Perception is that RIL jumped the gun as far as serving arbitration notice was concerned. What is the real provocation?
RIL and its partners have invested more than $8.5 billion of their own funds. This is not the Government’s money. In order to protect its contractual rights relating to recovery of these risk investments,
RIL has initiated arbitration proceedings as per the provisions of the production-sharing contract.
RIL has been seeking review of D6 gas pricing. Is there some difference with the Government on when the price should be reviewed?
The production-sharing contract has explicit provisions for sale of gas at the best available arm’s length price, so that it brings maximum benefit to the parties in the contract.
A contractor is bound to sell all gas at prices in accordance with the provisions of the production-sharing contract. With even APM gas selling at more than $4.2 per mmBtu and LNG selling at $14 per mmBtu, KG D6 gas prices are no longer aligned to market prices, as per the PSC.
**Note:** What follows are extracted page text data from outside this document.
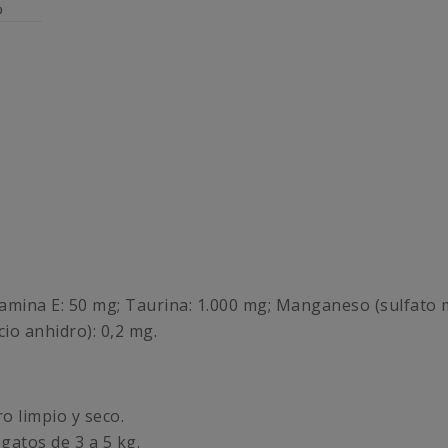
%
tamina E: 50 mg; Taurina: 1.000 mg; Manganeso (sulfato
io anhidro): 0,2 mg.
o limpio y seco.
 gatos de 3 a 5 kg.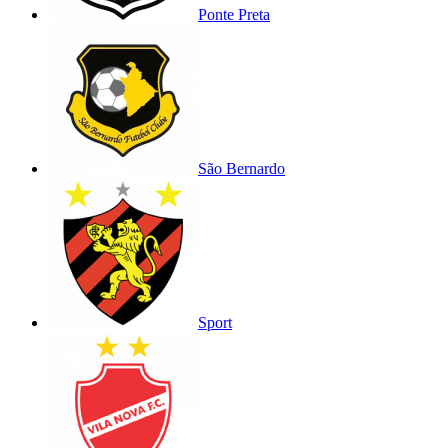
Ponte Preta
São Bernardo
Sport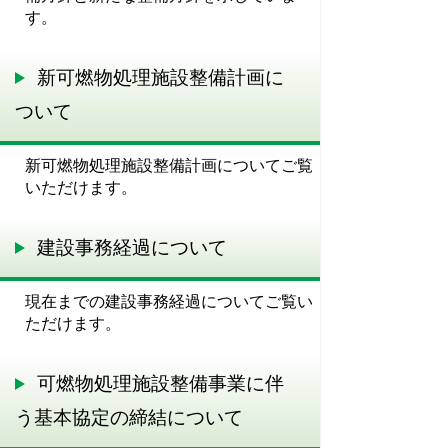
す。
新可燃物処理施設整備計画に
ついて
新可燃物処理施設整備計画についてご覧
いただけます。
建設事務経過について
現在までの建設事務経過についてご覧い
ただけます。
可燃物処理施設整備事業に伴
う基本協定の締結について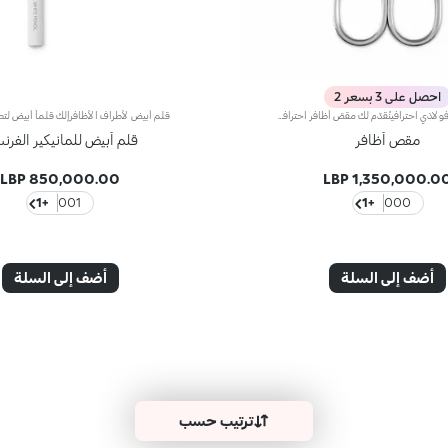
احصل على 3 بسعر 2
مقصّ أظافر فولاذي احترافينُقدّم لك مقصّ أظافر احترافي مصنوع من الفولاذ المقاوم للصدأيتمتّع المقصّ برأس مقوّس يتبع شكل الظفر ويُزيل منابت الأظافر بطريقة دقيقة ومحدّدة.
مقص أظافر
قلم أبيض للمانيكير الفرن
850,000.00 LBP
1,350,000.00 LB
+1
001
+1
000
أضف إلى السلة
أضف إلى السلة
ترتيب حسب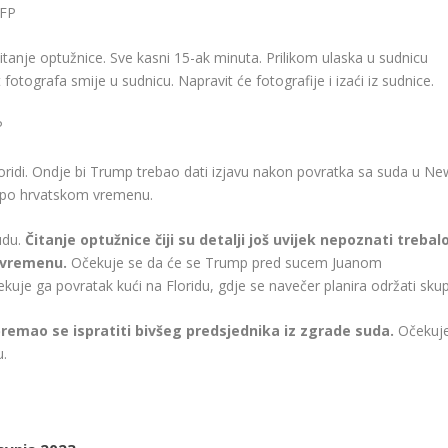
AFP
tanje optužnice. Sve kasni 15-ak minuta. Prilikom ulaska u sudnicu
otografa smije u sudnicu. Napravit će fotografije i izaći iz sudnice.
P
oridi. Ondje bi Trump trebao dati izjavu nakon povratka sa suda u Ne
o po hrvatskom vremenu.
udu.
Čitanje optužnice čiji su detalji još uvijek nepoznati trebal
m vremenu.
Očekuje se da će se Trump pred sucem Juanom
kuje ga povratak kući na Floridu, gdje se navečer planira održati skup
emao se ispratiti bivšeg predsjednika iz zgrade suda.
Očekuj
u.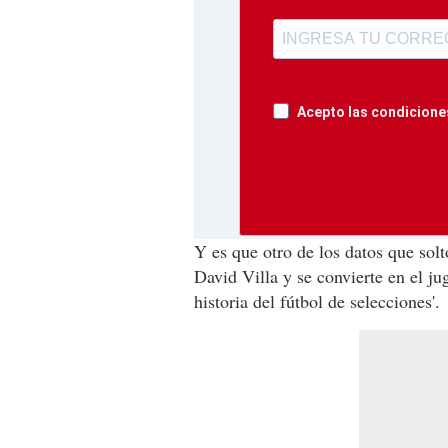
Acepto las condiciones
Y es que otro de los datos que solt
David Villa y se convierte en el j
historia del fútbol de selecciones'.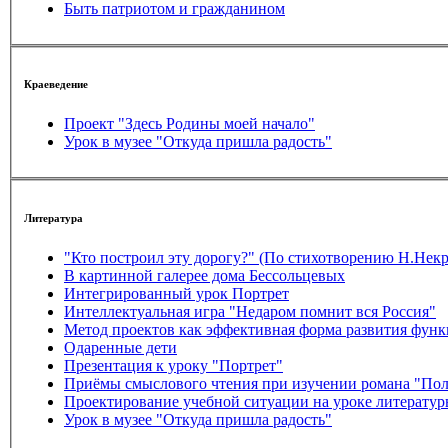
Быть патриотом и гражданином
Краеведение
Проект "Здесь Родины моей начало"
Урок в музее "Откуда пришла радость"
Литература
"Кто построил эту дорогу?" (По стихотворению Н.Некр
В картинной галерее дома Бессольцевых
Интегрированный урок Портрет
Интеллектуальная игра "Недаром помнит вся Россия"
Метод проектов как эффективная форма развития функ
Одаренные дети
Презентация к уроку "Портрет"
Приёмы смыслового чтения при изучении романа "Полл
Проектирование учебной ситуации на уроке литерату
Урок в музее "Откуда пришла радость"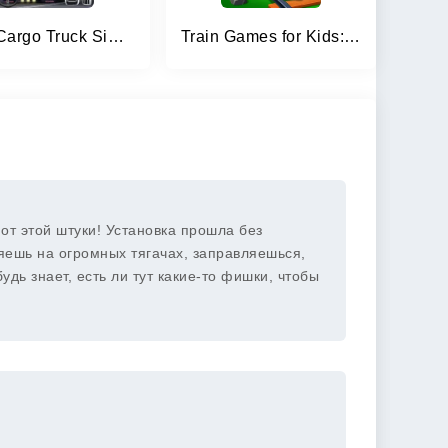
Euro Cargo Truck Simulator 3D
Train Games for Kids: station
от этой штуки! Установка прошла без
няешь на огромных тягачах, заправляешься,
дь знает, есть ли тут какие-то фишки, чтобы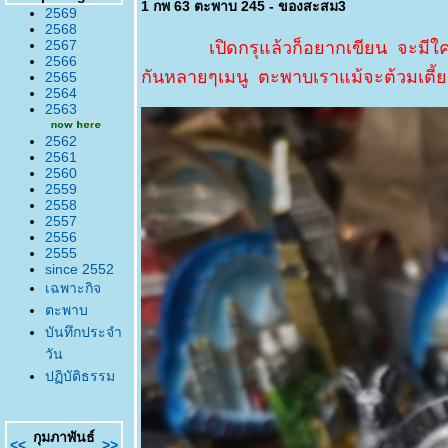
1 กพ 63 ตะพาบ 245 - ของสะสม3
2569
2568
2567
เปิดกรุแล้วก็อยากเขียน จะมีใ
2566
กันหลายๆเมนู ตะพาบเราแม้จะต้วมเตี้ย
2565
2564
2563
2562
2561
2560
2559
2558
2557
2556
2555
since 2552
เฉพาะกิจ
ตะพาบ
บันทึกประจำ
วัน
ปฏิบัติธรรม
กุมภาพันธ์
<<
>>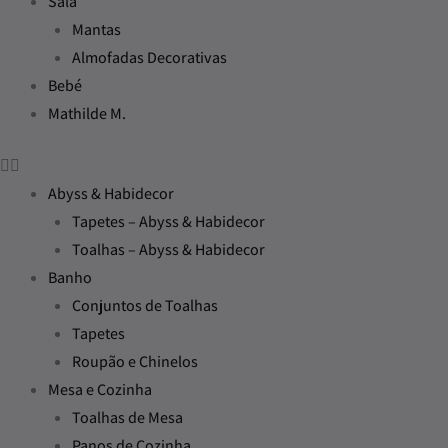
Sala
Mantas
Almofadas Decorativas
Bebé
Mathilde M.
Abyss & Habidecor
Tapetes – Abyss & Habidecor
Toalhas – Abyss & Habidecor
Banho
Conjuntos de Toalhas
Tapetes
Roupão e Chinelos
Mesa e Cozinha
Toalhas de Mesa
Panos de Cozinha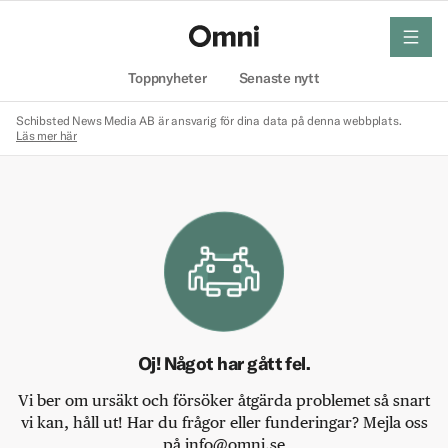
meny
Hem
Toppnyheter
Senaste nytt
Schibsted News Media AB är ansvarig för dina data på denna webbplats.
Läs mer här
Oj! Något har gått fel.
Vi ber om ursäkt och försöker åtgärda problemet så snart
vi kan, håll ut! Har du frågor eller funderingar? Mejla oss
på info@omni.se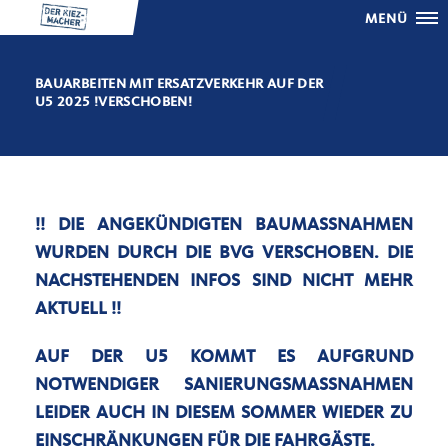
MENÜ
BAUARBEITEN MIT ERSATZVERKEHR AUF DER
U5 2025 !VERSCHOBEN!
!! DIE ANGEKÜNDIGTEN BAUMASSNAHMEN W
URDEN DURCH DIE BVG VERSCHOBEN. DIE N
ACHSTEHENDEN INFOS SIND NICHT MEHR A
KTUELL !!
AUF DER U5 KOMMT ES AUFGRUND
NOTWENDIGER SANIERUNGSMASSNAHMEN L
EIDER AUCH IN DIESEM SOMMER WIEDER ZU E
INSCHRÄNKUNGEN FÜR DIE FAHRGÄSTE.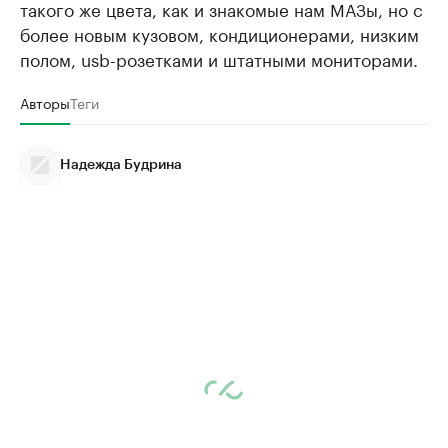
такого же цвета, как и знакомые нам МАЗы, но с
более новым кузовом, кондиционерами, низким
полом, usb-розетками и штатными мониторами.
Авторы
Теги
Надежда Будрина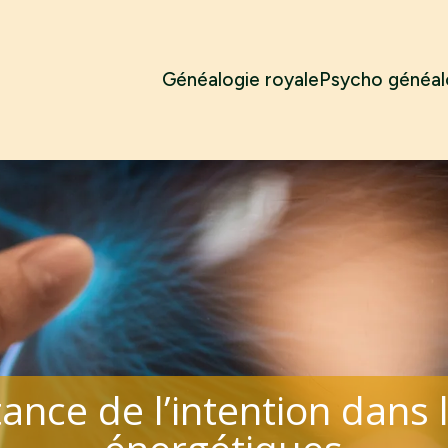
Généalogie royale
Psycho généal
ance de l’intention dans 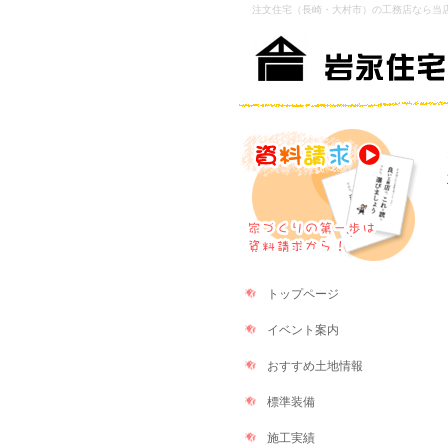
注文住宅（長崎・大村市）の工務店なら当
トップページ
イベント案内
おすすめ土地情報
標準装備
施工実績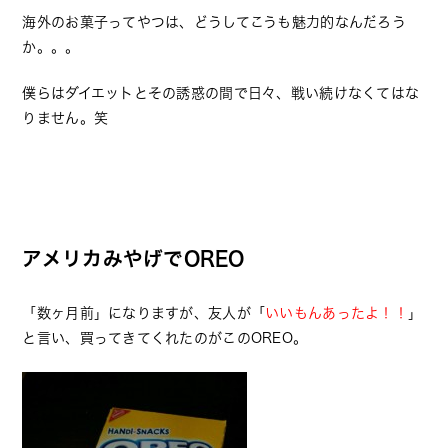
海外のお菓子ってやつは、どうしてこうも魅力的なんだろう
か。。。
僕らはダイエットとその誘惑の間で日々、戦い続けなくてはな
りません。笑
アメリカみやげでOREO
「数ヶ月前」になりますが、友人が「
いいもんあったよ！！
」
と言い、買ってきてくれたのがこのOREO。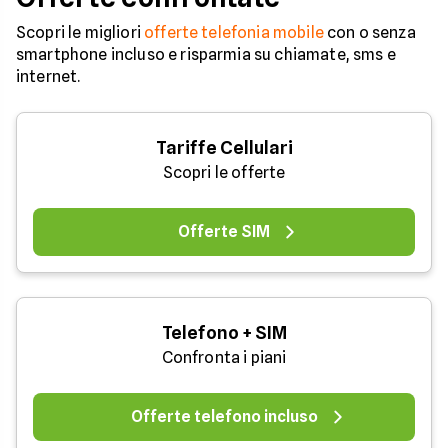
Scopri le migliori
offerte telefonia mobile
con o senza
smartphone incluso e risparmia su chiamate, sms e
internet.
Tariffe Cellulari
Scopri le offerte
Offerte SIM
Telefono + SIM
Confronta i piani
Offerte telefono incluso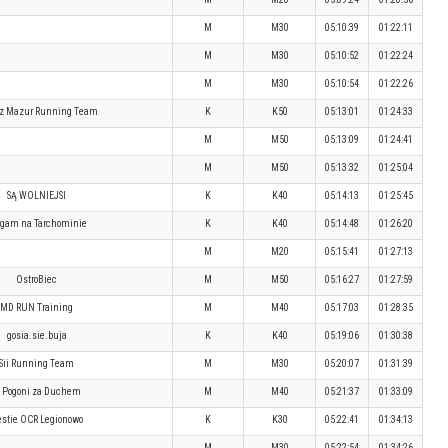
M
M30
05:10:39
01:22:11
M
M30
05:10:52
01:22:24
M
M30
05:10:54
01:22:26
 z Mazur Running Team
K
K50
05:13:01
01:24:33
M
M50
05:13:09
01:24:41
M
M50
05:13:32
01:25:04
SĄ WOLNIEJSI
K
K40
05:14:13
01:25:45
egam na Tarchominie
K
K40
05:14:48
01:26:20
M
M20
05:15:41
01:27:13
OstroBiec
M
M50
05:16:27
01:27:59
MD RUN Training
M
M40
05:17:03
01:28:35
gosia.sie.buja
K
K40
05:19:06
01:30:38
Sii Running Team
M
M30
05:20:07
01:31:39
 Pogoni za Duchem
M
M40
05:21:37
01:33:09
stie OCR Legionowo
K
K30
05:22:41
01:34:13
M
M30
05:22:54
01:34:26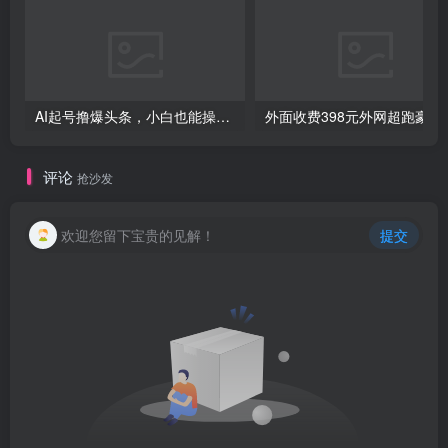
AI起号撸爆头条，小白也能操作，日入2000+
外面收费398元外网
评论
抢沙发
欢迎您留下宝贵的见解！
提交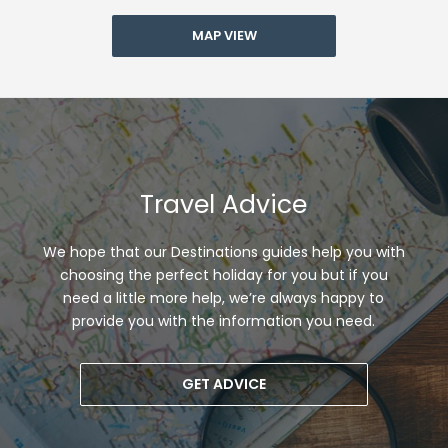
MAP VIEW
Travel Advice
We hope that our Destinations guides help you with
choosing the perfect holiday for you but if you
need a little more help, we’re always happy to
provide you with the information you need.
GET ADVICE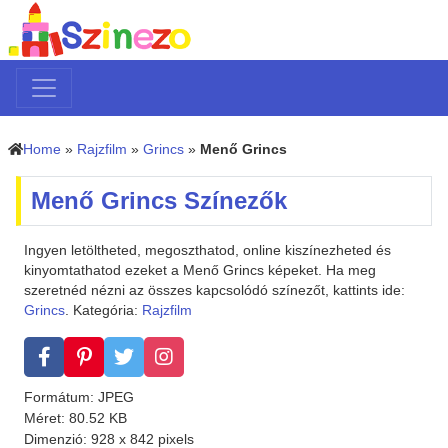
Home
»
Rajzfilm
»
Grincs
»
Menő Grincs
Menő Grincs Színezők
Ingyen letöltheted, megoszthatod, online kiszínezheted és
kinyomtathatod ezeket a Menő Grincs képeket. Ha meg
szeretnéd nézni az összes kapcsolódó színezőt, kattints ide:
Grincs
. Kategória:
Rajzfilm
Formátum: JPEG
Méret: 80.52 KB
Dimenzió: 928 x 842 pixels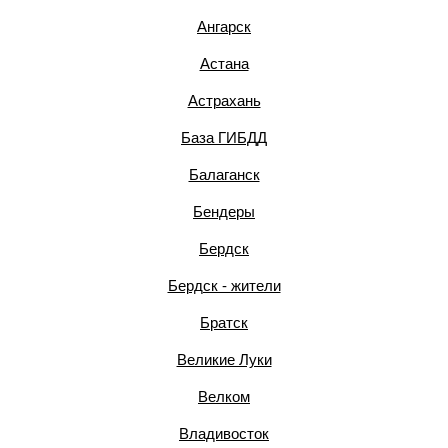
Ангарск
Астана
Астрахань
База ГИБДД
Балаганск
Бендеры
Бердск
Бердск - жители
Братск
Великие Луки
Велком
Владивосток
Gas price, per se, has no global benchmarks, as is the case with crude oil. What, according to you, should be the actual basis of calculating gas pricing?
Gas has to be sold in accordance with the production-sharing contract which lays down clearly how gas prices have to be based on similar sales in the region as determined by the market. The region in which this gas is being sold is absorbing more than 50 mmscmd (more than 30 per cent of our domestic gas consumption) of LNG.
Therefore, there cannot be such a vast a hiatus between prices for a particular commodity in the market. Any market price has to be based on the opportunity cost involved. Therefore, the basis for pricing as per the PSC leaves little room for doubt.
Also, the production-sharing contractors under a particular contract are paid for crude oil at prevailing international prices.
Refineries also get paid import parity prices for their petroleum products. Then why should gas, which has a versatile use, and is environmentally a clean fuel, be discriminated against?
The recent intervention by the Government to regulate marketing margin… what is your take on that?
Marketing margin is contractually agreed between sellers and buyers to cover risks and costs associated with marketing, and with the full knowledge of the Government. Marketing margin has been around long before KG D6 gas came into the market. There cannot be different principles for its determination now.